At Home He's a Tourist

He fills his head with culture/ He gives himself an ulcer.

Thursday, June 12, 2003

RIF

Something I learned from Felix, more by way of example than by argument, is that studying local history can turn up something at least mildly interesting about even the most humdrum places . I can still remember a book he was reading in undergraduate days about a backwoods skirmish grandiloquently dubbed the "Slicker War" which took place in the backwoods of Missouri near his ancestral home. Being definitely unenchanted with west Texas so far, I decided to give the strategy a try; I'm reading through a recent book called El Llano Estacado: Exploration and Imagination on the High Plains of Texas and New Mexico, 1536-1860 by one John Miller Morris. In the part I'm currently reading Morris surveys the scholarly debate over the route of Coronado's expedition through the Llano. His own view is that it passed through the southern part of our present-day Hale County and encamped at Running Water Draw somewhere near Plainview. One account written by a member of the expedition describes a West Texas hailstorm in which "great rocks the size of bowls fell from the sky," dinging up their armor and terrifying the horses. I also get some pleasure empathizing with the conquistadors who were amazed or dismayed at the flat, empty horizons: as Coronado describes it, "I reached some plains so vast, that I did not find their limit anywhere I went, although I travelled over them for more than 300 leagues . . . with no more land marks than if we had been swallowed up by the sea . . . . there was not a stone, nor bit of rising ground, nor a tree, nor a shrub, nor anything to go by."

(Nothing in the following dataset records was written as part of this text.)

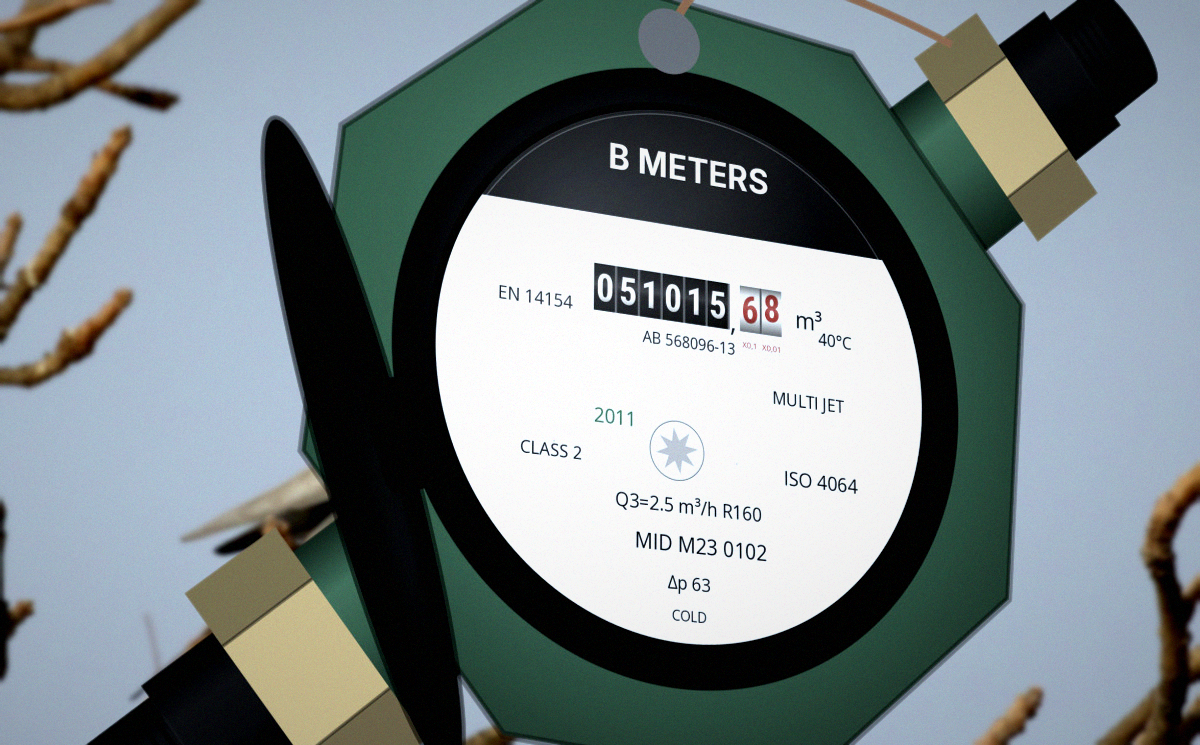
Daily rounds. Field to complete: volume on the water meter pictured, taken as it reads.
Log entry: 51015.68 m³
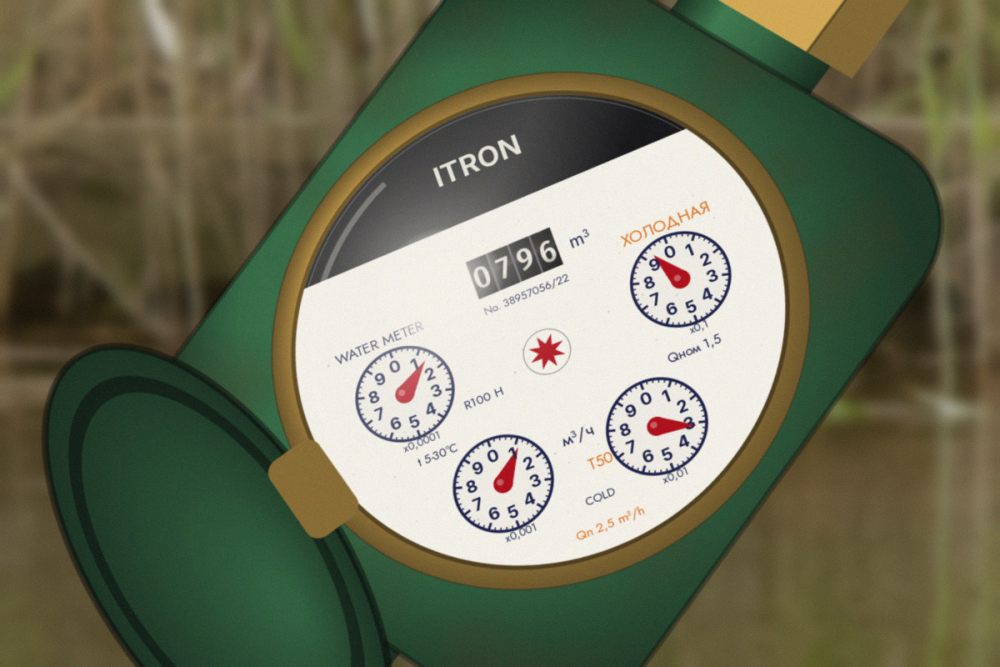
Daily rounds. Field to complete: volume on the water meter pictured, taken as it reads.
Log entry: 795.9311 m³
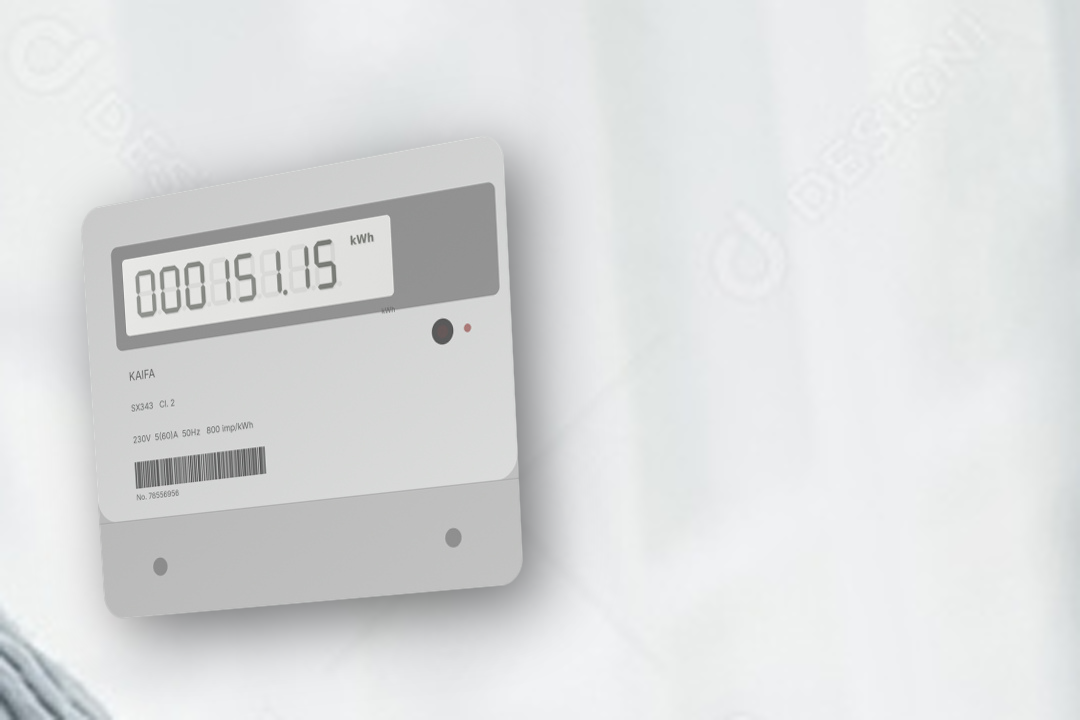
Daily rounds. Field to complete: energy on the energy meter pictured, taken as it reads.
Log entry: 151.15 kWh
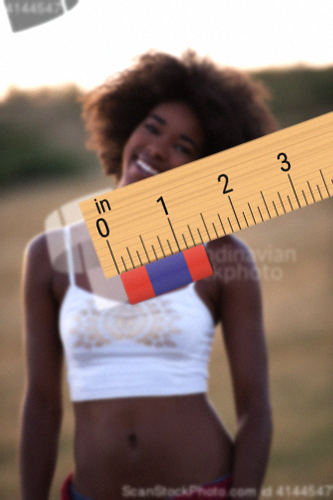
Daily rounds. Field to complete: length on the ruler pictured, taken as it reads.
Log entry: 1.375 in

On Sunday, to kill time before a church potluck that evening, I went to the Lubbock P.L. for the first time and read about half of Philip K. Dick's The Three Stigmata of Palmer Eldritch. It's an exciting read, chock full of the same paranoiac and religious obsessions that I enjoyed in Radio Free Albemuth. Gnosticism rears its head again; in this one a group of involuntary offworld colonists develop a religion around a ritualized, communal consumption of a hallucinogen called "Can-D" which allows them to experience life back on earth. A doctrinal debate rages among them as to whether or not the ritual is merely subjective or if it in fact mysteriously translates the communicants back to earth. Interestingly, the main character, on his flight out to the Lunar colony, meets a young orthodox Christian who wants to proselytize the colonists; for her the Eucharist is preferable to Can-D. This character is portrayed attractively enough that it makes me believe Dick felt the tug towards traditional Christianity (one of his other novels is about an Episcopalian bishop, after all) but didn't quite yield. Since the book isn't available anywhere around here, I'll have to go back to Lubbock P.L. this weekend to finish it.